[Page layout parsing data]
**********

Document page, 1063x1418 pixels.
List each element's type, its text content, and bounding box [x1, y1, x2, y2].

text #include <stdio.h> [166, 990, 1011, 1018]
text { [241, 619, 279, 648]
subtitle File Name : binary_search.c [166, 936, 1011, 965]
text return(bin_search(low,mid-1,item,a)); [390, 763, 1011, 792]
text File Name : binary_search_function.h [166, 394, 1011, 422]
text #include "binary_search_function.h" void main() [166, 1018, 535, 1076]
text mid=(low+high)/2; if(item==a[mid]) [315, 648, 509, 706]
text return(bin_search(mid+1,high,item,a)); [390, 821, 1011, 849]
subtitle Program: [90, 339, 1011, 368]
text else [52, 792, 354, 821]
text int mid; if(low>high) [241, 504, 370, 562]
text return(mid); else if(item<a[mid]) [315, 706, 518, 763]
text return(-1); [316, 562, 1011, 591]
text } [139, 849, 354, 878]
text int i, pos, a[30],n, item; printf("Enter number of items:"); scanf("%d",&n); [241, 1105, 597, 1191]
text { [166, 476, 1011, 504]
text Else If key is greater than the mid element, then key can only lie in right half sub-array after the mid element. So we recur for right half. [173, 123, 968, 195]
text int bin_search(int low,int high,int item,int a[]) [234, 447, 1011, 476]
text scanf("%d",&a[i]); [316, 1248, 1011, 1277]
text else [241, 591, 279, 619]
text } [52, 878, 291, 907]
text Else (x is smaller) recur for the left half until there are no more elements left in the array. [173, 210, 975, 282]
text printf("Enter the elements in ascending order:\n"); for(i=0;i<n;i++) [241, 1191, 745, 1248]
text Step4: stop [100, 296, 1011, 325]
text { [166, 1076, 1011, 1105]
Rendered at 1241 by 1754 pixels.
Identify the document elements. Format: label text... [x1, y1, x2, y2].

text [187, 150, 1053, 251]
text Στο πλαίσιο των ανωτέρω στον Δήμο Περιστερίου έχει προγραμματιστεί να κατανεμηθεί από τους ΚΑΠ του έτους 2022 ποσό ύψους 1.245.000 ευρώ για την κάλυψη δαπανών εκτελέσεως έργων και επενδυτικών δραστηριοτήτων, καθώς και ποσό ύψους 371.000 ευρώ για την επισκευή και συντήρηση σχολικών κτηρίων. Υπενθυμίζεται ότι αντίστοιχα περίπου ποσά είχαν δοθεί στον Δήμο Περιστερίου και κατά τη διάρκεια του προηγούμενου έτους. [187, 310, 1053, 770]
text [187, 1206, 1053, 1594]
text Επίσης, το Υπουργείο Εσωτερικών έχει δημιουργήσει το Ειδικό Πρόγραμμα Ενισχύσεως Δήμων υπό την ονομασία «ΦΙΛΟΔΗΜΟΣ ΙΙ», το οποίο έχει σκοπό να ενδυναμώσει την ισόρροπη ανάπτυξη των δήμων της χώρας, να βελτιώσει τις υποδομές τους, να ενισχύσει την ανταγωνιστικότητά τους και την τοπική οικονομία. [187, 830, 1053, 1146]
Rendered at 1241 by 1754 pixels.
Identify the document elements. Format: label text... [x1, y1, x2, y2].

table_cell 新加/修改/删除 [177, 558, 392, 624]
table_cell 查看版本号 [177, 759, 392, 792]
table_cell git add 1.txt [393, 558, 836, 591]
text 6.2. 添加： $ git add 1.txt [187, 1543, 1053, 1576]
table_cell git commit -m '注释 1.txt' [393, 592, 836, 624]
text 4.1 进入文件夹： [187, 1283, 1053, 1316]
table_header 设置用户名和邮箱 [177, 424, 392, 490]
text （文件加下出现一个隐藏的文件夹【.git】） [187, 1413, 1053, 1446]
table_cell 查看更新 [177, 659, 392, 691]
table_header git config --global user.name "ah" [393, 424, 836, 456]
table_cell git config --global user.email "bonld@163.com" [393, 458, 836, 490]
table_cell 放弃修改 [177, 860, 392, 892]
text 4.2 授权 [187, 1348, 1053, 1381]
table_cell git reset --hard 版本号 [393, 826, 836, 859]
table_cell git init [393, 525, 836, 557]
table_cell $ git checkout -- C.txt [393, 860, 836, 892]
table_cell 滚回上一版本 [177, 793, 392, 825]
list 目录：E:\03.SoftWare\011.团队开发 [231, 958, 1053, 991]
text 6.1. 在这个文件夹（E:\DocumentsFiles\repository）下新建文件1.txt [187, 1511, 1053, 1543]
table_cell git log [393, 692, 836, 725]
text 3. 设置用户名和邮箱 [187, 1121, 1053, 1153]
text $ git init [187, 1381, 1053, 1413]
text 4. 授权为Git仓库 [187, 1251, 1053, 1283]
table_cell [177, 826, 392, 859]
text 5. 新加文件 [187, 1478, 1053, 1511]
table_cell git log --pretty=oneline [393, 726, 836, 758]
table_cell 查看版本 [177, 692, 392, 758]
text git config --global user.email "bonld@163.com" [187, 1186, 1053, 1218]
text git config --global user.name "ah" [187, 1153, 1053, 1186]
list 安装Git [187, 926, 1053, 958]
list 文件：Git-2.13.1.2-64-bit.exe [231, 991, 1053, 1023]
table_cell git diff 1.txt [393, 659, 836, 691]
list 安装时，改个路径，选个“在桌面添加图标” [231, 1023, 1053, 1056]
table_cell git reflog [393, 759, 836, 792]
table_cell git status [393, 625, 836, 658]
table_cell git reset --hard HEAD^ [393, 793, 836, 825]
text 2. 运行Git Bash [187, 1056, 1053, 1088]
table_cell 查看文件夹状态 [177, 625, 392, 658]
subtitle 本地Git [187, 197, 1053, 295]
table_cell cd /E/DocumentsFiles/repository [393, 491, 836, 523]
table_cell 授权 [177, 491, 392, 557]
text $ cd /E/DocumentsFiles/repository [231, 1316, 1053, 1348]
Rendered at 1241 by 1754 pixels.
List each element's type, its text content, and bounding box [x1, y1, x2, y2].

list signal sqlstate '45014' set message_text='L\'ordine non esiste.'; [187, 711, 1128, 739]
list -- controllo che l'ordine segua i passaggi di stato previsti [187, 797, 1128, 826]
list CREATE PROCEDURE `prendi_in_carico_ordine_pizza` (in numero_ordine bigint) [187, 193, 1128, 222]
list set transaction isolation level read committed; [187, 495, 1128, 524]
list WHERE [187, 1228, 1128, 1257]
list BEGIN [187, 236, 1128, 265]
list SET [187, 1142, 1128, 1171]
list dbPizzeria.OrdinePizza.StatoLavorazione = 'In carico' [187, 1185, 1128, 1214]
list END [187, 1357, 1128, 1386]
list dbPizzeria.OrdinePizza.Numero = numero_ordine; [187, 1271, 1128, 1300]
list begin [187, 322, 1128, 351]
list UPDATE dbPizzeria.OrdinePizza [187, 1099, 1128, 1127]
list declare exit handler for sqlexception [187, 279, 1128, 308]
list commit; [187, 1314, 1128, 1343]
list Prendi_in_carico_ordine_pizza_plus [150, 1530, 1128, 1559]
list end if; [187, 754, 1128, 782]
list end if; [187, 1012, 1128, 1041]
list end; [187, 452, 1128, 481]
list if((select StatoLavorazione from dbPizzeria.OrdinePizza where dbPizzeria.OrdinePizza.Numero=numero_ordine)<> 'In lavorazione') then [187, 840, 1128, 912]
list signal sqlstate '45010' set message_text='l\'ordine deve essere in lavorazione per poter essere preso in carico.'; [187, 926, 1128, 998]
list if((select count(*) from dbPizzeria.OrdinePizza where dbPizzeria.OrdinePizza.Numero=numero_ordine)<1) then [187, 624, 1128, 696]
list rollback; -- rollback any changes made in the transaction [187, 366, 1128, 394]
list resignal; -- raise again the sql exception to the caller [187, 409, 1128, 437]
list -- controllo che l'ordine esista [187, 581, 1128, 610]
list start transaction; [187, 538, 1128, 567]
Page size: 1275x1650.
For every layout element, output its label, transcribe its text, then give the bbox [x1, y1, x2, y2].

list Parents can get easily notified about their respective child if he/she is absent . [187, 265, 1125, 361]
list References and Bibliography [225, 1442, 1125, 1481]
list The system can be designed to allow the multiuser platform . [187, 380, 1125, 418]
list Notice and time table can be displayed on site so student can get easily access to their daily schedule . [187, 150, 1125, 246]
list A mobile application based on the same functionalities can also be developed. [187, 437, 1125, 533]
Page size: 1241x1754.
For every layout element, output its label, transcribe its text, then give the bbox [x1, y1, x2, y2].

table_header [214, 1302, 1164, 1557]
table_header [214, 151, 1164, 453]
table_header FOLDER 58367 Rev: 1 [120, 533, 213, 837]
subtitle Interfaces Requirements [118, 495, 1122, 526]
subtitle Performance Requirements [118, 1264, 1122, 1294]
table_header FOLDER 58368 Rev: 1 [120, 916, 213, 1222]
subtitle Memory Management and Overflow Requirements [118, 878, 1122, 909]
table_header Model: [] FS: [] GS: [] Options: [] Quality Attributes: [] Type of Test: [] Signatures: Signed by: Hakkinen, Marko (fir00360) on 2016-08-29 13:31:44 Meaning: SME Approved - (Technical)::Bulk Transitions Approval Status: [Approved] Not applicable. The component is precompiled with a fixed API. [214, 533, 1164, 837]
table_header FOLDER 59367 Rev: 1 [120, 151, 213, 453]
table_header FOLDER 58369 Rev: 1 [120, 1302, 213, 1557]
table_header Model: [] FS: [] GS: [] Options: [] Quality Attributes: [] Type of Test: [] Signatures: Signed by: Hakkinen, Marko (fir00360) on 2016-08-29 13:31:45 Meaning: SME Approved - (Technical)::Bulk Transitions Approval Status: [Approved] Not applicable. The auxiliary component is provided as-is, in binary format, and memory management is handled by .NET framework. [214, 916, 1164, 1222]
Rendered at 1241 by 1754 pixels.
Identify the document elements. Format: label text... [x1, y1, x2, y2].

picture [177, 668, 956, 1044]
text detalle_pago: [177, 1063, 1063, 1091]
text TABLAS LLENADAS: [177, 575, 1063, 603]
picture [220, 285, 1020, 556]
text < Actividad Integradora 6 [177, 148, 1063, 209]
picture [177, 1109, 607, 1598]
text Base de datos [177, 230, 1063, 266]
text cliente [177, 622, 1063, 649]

**********

Report every line of the data in which "item" appears.

#### Result of the exercise
text return(bin_search(low,mid-1,item,a)); [390, 763, 1011, 792]
text mid=(low+high)/2; if(item==a[mid]) [315, 648, 509, 706]
text return(bin_search(mid+1,high,item,a)); [390, 821, 1011, 849]
text return(mid); else if(item<a[mid]) [315, 706, 518, 763]
text int i, pos, a[30],n, item; printf("Enter number of items:"); scanf("%d",&n); [241, 1105, 597, 1191]
text int bin_search(int low,int high,int item,int a[]) [234, 447, 1011, 476]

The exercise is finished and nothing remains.